-- Extracted information --
>>>
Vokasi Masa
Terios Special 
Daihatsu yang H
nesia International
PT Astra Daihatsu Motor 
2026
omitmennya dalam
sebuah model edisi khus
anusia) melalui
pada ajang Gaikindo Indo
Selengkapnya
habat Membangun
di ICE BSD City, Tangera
<<<
-- Work to be completed --
Retype the material in full, keeping each line exactly as it is.

-- Your solution --
Vokasi Masa
Terios Special 
Daihatsu yang H
nesia International
PT Astra Daihatsu Motor 
2026
omitmennya dalam
sebuah model edisi khus
anusia) melalui
pada ajang Gaikindo Indo
Selengkapnya
habat Membangun
di ICE BSD City, Tangera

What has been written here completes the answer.